Нонна стеклянными своими очами глядела вдаль. Да – к отъезду моему они явно не готовы.
– Пойдем, провожу тебя, – пробормотал я и, подхватив надувшегося, как рыба-шар, Сержа, почти выволок его.
– Не понял! – сразу же сказал он.
– Завтра, – прошептал я. – Завтра я приеду к тебе – и мы «подготовимся»! Понял? – я подмигнул.
Серж так надулся от обиды, что я с трудом затолкнул его в автомобиль. Недовольно фыркнув выхлопом, он укатил.
Ну вот – обидел друга, который так выручил меня. Кто бы еще согласился на этот рейс?
Ну все – надо теперь возвращаться в дом, холодный и затхлый после долгой зимы, «надышать» постепенно в нем жизнь, поладить с духом властной Хозяйки, которая по-прежнему главная здесь.
Я медленно взошел по крыльцу. Ступеньки мягко пружинили под ногой, что вовсе не следовало им делать.

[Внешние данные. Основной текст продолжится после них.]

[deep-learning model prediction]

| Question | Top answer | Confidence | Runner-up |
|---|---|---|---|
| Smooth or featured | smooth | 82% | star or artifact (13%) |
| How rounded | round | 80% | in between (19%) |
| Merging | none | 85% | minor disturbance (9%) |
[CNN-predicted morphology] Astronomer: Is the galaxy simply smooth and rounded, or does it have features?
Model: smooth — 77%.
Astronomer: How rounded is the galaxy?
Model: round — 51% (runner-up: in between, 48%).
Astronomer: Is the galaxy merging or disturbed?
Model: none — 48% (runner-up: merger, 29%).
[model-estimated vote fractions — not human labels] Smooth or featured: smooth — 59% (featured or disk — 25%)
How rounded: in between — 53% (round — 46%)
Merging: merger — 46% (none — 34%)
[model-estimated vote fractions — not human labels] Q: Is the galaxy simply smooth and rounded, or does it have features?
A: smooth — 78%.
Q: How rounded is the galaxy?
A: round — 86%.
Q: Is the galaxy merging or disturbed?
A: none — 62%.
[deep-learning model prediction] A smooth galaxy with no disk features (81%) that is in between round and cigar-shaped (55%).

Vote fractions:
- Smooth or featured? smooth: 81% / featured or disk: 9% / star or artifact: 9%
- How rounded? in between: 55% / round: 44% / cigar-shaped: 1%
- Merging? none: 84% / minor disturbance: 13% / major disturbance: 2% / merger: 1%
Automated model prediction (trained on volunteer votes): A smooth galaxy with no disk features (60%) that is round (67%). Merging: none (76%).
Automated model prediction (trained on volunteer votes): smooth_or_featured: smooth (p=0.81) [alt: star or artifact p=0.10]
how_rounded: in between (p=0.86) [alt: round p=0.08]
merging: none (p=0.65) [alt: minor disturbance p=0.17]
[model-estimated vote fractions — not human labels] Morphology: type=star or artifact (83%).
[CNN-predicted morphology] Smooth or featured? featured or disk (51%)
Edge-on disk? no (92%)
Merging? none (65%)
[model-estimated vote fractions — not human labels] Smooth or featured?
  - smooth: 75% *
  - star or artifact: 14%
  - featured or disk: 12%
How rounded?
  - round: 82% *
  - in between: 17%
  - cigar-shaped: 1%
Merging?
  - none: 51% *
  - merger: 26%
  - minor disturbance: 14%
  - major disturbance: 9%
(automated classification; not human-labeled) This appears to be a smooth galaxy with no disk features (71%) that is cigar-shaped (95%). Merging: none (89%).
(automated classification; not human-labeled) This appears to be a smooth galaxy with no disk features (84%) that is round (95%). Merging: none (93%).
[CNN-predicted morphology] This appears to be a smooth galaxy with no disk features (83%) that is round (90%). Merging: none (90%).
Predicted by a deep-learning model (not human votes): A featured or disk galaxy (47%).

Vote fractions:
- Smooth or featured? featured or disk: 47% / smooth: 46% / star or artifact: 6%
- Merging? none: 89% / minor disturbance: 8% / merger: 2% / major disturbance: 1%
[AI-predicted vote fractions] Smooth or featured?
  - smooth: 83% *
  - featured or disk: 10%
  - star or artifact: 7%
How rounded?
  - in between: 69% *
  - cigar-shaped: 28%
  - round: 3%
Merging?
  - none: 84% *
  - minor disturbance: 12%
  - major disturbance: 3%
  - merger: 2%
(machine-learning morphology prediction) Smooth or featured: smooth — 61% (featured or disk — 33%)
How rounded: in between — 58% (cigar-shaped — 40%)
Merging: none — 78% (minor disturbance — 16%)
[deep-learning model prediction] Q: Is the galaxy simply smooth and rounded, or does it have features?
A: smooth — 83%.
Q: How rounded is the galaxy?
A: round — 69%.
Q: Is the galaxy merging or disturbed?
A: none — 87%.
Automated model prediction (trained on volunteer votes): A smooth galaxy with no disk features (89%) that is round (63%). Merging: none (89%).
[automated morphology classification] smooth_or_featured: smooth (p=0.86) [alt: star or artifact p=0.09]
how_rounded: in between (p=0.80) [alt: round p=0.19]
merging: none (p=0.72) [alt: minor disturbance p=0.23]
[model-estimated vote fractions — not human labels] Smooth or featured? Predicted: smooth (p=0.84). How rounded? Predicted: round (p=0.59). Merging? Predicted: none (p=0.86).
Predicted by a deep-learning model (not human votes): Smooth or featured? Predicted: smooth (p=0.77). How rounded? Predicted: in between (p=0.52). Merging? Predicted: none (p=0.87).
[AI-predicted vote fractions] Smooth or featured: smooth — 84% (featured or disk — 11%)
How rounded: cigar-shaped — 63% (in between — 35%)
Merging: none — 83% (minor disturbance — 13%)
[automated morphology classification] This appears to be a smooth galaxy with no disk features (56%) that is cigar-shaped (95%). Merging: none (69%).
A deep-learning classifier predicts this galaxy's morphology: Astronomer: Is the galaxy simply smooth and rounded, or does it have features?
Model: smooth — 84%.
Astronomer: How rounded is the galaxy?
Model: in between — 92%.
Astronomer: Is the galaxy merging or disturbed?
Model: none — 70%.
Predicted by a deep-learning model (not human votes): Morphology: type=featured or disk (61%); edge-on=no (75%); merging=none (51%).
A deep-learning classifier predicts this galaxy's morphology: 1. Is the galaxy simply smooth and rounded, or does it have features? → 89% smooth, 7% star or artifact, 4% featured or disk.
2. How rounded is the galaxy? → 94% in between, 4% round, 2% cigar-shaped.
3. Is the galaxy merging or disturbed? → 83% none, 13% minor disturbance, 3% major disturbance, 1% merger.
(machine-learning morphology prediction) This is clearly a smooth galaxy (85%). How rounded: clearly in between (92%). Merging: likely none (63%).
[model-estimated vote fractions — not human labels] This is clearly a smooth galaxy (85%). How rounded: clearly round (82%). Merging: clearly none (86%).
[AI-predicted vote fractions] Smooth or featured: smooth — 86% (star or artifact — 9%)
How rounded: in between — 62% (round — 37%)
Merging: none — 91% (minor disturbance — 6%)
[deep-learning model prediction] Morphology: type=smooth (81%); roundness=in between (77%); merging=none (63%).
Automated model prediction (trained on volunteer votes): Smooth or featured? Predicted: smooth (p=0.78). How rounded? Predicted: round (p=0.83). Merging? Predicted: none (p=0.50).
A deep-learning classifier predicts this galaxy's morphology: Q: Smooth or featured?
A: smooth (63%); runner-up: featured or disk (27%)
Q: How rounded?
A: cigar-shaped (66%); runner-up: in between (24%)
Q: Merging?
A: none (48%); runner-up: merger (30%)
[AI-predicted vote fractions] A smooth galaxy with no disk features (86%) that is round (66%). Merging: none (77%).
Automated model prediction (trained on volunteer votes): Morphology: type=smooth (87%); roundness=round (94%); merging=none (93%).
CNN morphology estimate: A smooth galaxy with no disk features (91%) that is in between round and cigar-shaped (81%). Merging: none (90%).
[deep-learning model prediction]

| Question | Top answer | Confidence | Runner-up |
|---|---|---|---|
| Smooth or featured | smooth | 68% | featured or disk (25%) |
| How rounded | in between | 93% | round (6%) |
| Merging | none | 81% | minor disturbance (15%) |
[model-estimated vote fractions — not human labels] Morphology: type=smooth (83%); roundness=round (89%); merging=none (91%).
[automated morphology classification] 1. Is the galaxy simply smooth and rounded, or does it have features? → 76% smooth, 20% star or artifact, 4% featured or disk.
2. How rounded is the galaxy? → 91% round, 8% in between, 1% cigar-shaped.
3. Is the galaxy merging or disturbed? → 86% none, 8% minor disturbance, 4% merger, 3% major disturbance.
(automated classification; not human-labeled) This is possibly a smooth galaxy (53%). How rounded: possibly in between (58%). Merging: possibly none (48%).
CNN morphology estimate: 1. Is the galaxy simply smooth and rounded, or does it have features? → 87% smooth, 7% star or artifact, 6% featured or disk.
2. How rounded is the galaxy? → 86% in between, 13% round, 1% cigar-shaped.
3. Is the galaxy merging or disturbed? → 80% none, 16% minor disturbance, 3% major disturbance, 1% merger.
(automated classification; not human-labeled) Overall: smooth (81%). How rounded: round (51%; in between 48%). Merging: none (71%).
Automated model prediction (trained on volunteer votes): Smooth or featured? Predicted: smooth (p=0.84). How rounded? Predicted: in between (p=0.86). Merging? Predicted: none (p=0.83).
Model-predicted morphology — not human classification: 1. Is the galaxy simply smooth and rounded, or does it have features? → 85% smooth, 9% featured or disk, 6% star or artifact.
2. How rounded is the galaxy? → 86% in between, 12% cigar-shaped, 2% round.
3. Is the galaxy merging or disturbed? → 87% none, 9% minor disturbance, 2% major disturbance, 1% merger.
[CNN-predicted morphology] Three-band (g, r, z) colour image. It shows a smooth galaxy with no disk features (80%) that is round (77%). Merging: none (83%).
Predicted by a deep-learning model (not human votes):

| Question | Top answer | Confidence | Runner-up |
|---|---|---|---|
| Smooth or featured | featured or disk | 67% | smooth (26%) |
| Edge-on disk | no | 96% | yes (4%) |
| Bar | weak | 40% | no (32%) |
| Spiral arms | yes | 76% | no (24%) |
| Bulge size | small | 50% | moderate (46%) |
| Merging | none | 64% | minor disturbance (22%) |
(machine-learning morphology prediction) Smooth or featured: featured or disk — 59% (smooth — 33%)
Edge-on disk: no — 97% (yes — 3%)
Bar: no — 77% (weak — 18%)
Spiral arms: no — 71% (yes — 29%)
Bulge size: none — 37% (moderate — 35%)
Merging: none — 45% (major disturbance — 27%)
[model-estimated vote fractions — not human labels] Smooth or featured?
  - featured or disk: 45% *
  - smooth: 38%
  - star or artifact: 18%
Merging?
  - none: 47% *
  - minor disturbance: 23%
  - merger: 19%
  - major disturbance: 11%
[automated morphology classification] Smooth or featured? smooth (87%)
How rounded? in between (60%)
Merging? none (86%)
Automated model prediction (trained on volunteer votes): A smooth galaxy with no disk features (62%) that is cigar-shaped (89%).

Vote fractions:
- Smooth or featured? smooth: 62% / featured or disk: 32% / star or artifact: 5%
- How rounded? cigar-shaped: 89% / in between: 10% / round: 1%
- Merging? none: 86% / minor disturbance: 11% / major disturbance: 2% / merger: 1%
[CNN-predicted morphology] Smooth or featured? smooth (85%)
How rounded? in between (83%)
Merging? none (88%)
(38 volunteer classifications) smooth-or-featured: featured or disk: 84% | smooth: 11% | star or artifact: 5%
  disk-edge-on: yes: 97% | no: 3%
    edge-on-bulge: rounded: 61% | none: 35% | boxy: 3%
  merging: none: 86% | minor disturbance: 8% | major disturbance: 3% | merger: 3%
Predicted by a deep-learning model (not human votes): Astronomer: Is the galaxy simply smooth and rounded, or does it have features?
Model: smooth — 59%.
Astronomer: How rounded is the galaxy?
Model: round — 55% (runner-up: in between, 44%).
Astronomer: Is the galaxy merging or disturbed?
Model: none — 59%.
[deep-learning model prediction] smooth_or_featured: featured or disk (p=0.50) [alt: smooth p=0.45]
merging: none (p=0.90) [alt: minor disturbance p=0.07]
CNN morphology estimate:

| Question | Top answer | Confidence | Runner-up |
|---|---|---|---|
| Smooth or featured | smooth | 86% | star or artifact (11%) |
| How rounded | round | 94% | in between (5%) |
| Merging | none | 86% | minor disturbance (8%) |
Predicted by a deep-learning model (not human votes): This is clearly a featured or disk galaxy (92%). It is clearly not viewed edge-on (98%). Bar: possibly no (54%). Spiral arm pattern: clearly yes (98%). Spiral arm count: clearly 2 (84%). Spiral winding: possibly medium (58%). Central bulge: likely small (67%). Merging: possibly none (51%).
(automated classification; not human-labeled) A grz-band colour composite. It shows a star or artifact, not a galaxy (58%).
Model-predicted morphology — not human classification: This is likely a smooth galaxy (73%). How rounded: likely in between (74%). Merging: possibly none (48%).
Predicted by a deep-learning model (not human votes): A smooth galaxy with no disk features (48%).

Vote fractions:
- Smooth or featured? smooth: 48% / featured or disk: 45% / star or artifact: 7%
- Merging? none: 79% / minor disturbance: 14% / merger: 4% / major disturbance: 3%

Прогнило тут все, последняя ценность – табличка возле крыльца: «С 1955 по 1965 год здесь жила и работала Анна Андреевна Ахматова». Жив еще ее дух – который я, возможно, выдумываю, но как же не выдумывать, если живешь здесь? Надо же как-то поддерживать это.
Отец, поднеся какой-то листок к своему крепкому степному лицу, страстно вглядывался, азартно морщась… что-то нашел… Нонна не двигалась, глядя в бездну. И что характерно – никто из них и не думал даже начать распаковываться. Это увлекательное занятие, как и все прочие, досталось мне: надо выгнать нежилой, тленный холод отсюда. Я воткнул вилку отцовского обогревателя в его отсеке, потом на нашей части террасы обогреватель побольше, потом нырнул под кровать, вытащил электроплитки, сдул с них пыль – Нонна безучастно сидела. Потом в свалке на отцовской террасе выдернул красное пластмассовое ведро… Жизнь налаживается! Бодро размахивая ведром, шел к колодцу. Да, исторический колодец больше всех пострадал за зиму: зеленая от гнили крышка отломалась и валялась в стороне. Кто только не черпал из этого колодца! Мне же, как всегда, достаются руины. Да еще возмущение вампирш – поклонниц поэтессы: как я мог появиться здесь? Другие же у Нее появлялись! Теперь я, запоздалый… должен тут поддерживать некую жизнь! Ворот крутился с рыдающим звуком, ведро шло из глубины, качаясь и расплескиваясь. В воде плавали иголки и листья. Хорошо, что сверху, – выкинул их, перелил воду в мое ведро.